WHAT IS NEEDED:
Please carry on the passage about firing-rate variability in monkey prefrontal cells, starting right after its last sentence.

DOCUMENT TEXT:
□ □ □ □ □

In the fluid-reward cued task, PFdl cells with goal-selective feedback period activity showed a decrease in FF after a reward was delivered as a cue (Window 3 in Figure 8B, C). This decrease was not observed when a reward was delivered as feedback. Instead, those cells showed an even higher FF level before feedback delivery than did other cells (Window 6 in Figure 8B, C). In contrast, PFo cells with such activity showed an apparent decrease in FF for both reward as cue and reward as feedback (Figure 8E, F), although the difference did not reach significance because of high cell-to-cell variability.
Correlation between Firing Rate Selectivity and FF
Thus far, the results indicate that in PFp—but not in either PFdl or PFo—FF for the cells with goal-selective feedback period activity differed from FF for the cells that lack goal selectivity, at least as judged by firing rate modulations (Figure 5A). We then examined whether the strength of the goal selectivity in terms of firing rate was correlated with FF using the AUROC as an index for the goal selectivity, as judged by firing rate.
Figure 9 plots the correlation coefficient of the AUROC with FF during the last 200-msec bin of the minimal delay period (i.e., 800–1000 msec after delay onset, which also corresponded to cue offset). This window was chosen because it is the latest 200 msec period before the go cue might occur, which it did at that time on approximately one third of the trials. In the visually cued task (Figure 9A), the Pearson's correlation coefficient (r) was −.26 (p = .009). This inverse correlation, although relatively weak, was still significant even after the outlier was taken into consideration by the percentage bend method (Pernet, Wilcox, & Rousselet, 2012; r = −.20, p < .05).
The same tendency was observed in the fluid-reward cued task (Figure 9B). The entire data set did not reach statistical significance in Pearson's correlation (r = −.27, p = .07). To explore whether a few points with unusually high variance to mean ratios influenced this marginally nonsignificant result, we again applied the percentage bend technique (Pernet et al., 2012). This analysis showed a statistically significant correlation (r = −.32, p < .05), which points to an underlying trend in the data, if not a statistically significant one. Note that, regardless of significance testing, the correlation depicted in Figure 9A was weak, accounting for less than 7% of the variance in the bivariate data.
We examined a measure of firing rate variability, FF, in three PFC areas as monkeys performed a cued-strategy task. When compared with the remaining population of cells in PFp, goal-selective PFp cells showed lower variability during the visually cued task. Unlike their firing rate modulation, this difference in FF was observed not only during the peri-feedback period, but also from the beginning of the trial (Figure 5). In contrast, neither PFdl nor PFo showed any systematic difference in FF between goal-selective cells and the remaining population (Figure 8). Furthermore, in PFp—but not in PFdl or PFo—a stronger degree of goal selectivity during feedback time was associated with a lower FF earlier in the trial (i.e., at the end of the delay period; Figure 9). These findings suggest that the goal-encoding population of PFp neurons is engaged in the task throughout each trial, a property that could both increase the fidelity of goal encoding and the ability to link a goal choice with the context and strategy used to choose that goal.

□ □ □ □ □

SUPPLIED MATERIAL:

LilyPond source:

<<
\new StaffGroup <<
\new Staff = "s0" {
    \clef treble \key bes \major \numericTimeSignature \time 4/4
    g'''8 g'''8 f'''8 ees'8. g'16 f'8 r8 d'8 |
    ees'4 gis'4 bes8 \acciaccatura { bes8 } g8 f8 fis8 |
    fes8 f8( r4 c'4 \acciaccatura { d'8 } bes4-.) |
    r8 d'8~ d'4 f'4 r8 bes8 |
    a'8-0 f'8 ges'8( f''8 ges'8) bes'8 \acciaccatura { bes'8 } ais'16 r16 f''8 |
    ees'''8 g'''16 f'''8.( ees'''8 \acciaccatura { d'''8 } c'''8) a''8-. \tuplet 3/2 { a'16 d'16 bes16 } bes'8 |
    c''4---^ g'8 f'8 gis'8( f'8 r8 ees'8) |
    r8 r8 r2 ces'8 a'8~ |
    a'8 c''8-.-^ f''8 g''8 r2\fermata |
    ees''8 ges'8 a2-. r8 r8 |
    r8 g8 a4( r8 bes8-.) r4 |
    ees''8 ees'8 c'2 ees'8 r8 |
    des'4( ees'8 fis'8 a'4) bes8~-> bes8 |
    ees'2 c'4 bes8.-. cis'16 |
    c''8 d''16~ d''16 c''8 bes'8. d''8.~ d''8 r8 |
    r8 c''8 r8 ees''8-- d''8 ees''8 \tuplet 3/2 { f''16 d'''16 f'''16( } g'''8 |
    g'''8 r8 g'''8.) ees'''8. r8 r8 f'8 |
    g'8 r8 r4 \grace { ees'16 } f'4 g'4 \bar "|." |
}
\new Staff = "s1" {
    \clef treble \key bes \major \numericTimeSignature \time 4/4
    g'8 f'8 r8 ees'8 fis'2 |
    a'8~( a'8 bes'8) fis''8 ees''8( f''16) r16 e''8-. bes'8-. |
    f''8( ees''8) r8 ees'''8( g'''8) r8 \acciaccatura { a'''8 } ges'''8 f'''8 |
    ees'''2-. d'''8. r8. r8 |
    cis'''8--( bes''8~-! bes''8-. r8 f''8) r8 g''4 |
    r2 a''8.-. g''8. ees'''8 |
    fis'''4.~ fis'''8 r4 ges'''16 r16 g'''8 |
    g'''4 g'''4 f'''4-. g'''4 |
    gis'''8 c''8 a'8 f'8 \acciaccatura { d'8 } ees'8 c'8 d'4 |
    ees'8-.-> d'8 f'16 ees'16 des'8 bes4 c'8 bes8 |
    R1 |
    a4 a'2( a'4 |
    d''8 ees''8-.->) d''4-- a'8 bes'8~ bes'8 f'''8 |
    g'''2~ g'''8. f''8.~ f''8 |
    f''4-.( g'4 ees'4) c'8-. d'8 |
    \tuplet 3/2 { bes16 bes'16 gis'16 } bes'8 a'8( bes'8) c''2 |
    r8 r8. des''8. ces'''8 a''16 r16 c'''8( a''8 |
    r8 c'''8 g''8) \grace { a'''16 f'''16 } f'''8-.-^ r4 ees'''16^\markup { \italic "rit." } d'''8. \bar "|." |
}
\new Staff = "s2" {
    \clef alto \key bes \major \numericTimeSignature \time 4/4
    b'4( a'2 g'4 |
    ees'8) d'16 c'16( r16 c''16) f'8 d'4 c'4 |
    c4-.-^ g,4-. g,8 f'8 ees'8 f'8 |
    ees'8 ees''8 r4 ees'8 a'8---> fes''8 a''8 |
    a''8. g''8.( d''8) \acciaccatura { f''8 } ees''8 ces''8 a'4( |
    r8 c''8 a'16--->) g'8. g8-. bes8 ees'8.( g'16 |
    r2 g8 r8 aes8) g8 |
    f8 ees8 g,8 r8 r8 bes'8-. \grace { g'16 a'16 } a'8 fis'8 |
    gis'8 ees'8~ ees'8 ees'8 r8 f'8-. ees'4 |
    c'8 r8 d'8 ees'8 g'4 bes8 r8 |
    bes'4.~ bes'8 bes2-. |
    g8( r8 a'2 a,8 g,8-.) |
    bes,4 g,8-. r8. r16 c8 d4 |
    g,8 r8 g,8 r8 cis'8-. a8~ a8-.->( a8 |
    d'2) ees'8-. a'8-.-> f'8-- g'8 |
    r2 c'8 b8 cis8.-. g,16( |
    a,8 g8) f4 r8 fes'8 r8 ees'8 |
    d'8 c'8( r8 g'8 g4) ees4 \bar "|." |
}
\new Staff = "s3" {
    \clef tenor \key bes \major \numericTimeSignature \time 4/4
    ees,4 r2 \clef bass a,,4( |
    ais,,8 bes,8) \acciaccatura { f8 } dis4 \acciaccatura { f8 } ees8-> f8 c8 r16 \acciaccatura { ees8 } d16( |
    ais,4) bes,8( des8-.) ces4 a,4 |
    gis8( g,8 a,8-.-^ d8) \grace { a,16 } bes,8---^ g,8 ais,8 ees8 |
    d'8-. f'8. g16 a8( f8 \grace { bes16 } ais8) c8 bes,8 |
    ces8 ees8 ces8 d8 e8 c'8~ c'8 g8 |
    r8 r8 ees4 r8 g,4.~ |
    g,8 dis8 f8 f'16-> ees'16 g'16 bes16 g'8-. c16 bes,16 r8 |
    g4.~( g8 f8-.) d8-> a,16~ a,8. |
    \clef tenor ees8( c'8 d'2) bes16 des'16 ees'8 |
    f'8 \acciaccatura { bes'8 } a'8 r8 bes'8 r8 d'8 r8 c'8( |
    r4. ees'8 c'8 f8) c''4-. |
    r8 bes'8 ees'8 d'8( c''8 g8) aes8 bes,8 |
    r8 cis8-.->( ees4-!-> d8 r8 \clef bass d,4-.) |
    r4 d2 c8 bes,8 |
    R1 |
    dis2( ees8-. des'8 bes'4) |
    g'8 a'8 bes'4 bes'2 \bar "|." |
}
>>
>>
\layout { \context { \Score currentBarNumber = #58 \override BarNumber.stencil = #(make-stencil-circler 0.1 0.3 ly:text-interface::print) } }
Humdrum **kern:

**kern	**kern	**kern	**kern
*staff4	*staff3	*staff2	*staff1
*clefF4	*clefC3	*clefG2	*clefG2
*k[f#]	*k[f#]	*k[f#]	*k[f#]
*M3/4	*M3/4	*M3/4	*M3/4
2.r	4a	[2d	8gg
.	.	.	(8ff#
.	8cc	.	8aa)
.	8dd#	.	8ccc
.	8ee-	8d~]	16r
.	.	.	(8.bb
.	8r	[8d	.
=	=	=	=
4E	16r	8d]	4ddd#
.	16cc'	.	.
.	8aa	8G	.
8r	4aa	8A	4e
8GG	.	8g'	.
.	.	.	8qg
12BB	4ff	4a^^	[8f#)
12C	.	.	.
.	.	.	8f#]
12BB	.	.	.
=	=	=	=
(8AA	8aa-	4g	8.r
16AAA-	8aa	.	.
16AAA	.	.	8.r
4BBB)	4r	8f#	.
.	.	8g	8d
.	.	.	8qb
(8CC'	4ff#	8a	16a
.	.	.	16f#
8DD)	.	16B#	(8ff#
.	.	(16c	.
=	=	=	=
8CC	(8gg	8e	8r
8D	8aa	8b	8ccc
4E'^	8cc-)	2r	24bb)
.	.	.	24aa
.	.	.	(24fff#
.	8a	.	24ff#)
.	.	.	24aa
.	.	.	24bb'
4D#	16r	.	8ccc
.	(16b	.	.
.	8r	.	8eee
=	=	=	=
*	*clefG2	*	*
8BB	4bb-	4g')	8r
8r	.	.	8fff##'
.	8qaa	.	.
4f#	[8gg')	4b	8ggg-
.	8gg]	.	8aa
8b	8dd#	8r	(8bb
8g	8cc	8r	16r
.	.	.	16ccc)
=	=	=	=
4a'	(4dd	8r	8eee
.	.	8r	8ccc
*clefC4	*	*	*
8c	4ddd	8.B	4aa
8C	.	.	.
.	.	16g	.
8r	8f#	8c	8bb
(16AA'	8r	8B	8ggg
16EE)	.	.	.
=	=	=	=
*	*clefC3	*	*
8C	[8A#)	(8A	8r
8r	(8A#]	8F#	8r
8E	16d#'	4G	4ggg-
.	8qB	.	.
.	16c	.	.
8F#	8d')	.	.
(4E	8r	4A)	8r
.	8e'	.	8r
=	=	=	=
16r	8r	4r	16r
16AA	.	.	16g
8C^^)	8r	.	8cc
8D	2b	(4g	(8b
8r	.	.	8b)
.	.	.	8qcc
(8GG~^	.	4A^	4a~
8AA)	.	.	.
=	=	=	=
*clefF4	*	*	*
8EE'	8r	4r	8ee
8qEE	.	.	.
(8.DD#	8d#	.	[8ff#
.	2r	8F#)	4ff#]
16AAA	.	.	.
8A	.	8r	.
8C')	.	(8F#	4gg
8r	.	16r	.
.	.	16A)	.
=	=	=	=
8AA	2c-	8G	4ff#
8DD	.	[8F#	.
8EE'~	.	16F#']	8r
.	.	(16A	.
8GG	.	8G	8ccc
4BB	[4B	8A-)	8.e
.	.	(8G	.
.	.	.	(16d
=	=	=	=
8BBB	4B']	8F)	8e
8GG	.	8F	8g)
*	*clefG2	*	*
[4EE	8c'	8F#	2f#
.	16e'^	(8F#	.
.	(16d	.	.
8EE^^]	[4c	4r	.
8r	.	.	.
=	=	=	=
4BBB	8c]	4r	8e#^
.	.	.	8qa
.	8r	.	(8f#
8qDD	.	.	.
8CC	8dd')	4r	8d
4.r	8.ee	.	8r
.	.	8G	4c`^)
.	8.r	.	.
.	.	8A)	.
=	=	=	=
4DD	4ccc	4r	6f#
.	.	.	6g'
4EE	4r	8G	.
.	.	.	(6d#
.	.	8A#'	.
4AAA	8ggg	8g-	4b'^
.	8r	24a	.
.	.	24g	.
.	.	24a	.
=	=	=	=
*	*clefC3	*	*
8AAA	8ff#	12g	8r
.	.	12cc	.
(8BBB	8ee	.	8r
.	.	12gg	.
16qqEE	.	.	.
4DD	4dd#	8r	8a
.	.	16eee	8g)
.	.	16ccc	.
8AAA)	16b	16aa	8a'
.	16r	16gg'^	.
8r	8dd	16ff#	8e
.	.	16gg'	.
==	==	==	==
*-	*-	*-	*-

□ □ □ □ □

TASK RESULT:
The decrease in FF during the peri-feedback period, which occurred in all three areas, resembles results from previous studies. For example, Steinmetz and Moore (2010) reported FF reduction in V4 before saccades regardless of their direction, although the mean firing rate differed by direction. Likewise, Hussar and Pasternak (2010) reported that PFdl neurons encoding the motion of visual stimuli showed reduced FF during the stimulus presentation, regardless of whether motion was in the cell's preferred direction.
Taken together with the relatively low firing rates in PFC neurons, especially those in PFp (Tsujimoto et al., 2010), the FF modulation observed here is unlikely to be directly affected by mean firing rate. The finding that a stable decrease in FF was not accompanied by a change in firing rate has been reported previously. There was overall reduction of FF in PFC cells during a working memory task, for example, when pre- and posttraining data were contrasted (Qi & Constantinidis, 2012). Hussar and Pasternak (2010) also reported that an anticipatory decline in FF, without rate modulation, preceded a stimulus-induced decline. Among the three PFC areas examined here, only PFp showed this overall trend; we return to this topic below.
However, during the fluid-reward cued task, we did not observe an overall difference in FF in the PFp cells with versus without goal selectivity (Figure 5). This task-to-task difference mainly resulted from the FF for cells without goal selectivity. We describe this result as a decrease in FF in the goal-selective cells because FF levels in all the tested populations in PFdl and PFo were comparable to those in PFp cells without goal selectivity during the visually cued task. Following discussion of this goal-selective population, we also discuss FF reduction of cells without goal selectivity in the fluid-reward cued task.
Implications for PFp Function
In our previous study, the mean firing rate of PFp cells did not encode task-related information until after the monkey's saccade (Tsujimoto et al., 2010). On the other hand, FF showed a lower level well before goal selection in the population of PFp cells that later in the trial encoded the chosen goal, but not in PFdl and PFo cells with similar activity. In the premotor cortex and the FEF, trial-to-trial variability is known to be a signature of motor preparation. In these areas, FF reaches a minimum immediately before the movements (Purcell et al., 2012; Churchland et al., 2006). In addition, FF in such areas predicts the monkey's RT better than mean firing rate (Marcos et al., 2013; Purcell et al., 2012; Steinmetz & Moore, 2010; Churchland et al., 2006). By analogy, FF reduction in PFp cells during the premovement phase of the trial may reflect the preparation for an upcoming event that is important for the function of this particular brain area. A candidate for this event is a goal choice, as our task required the monkey to monitor the goal that it had chosen on the previous trial and hold it in memory until the next trial.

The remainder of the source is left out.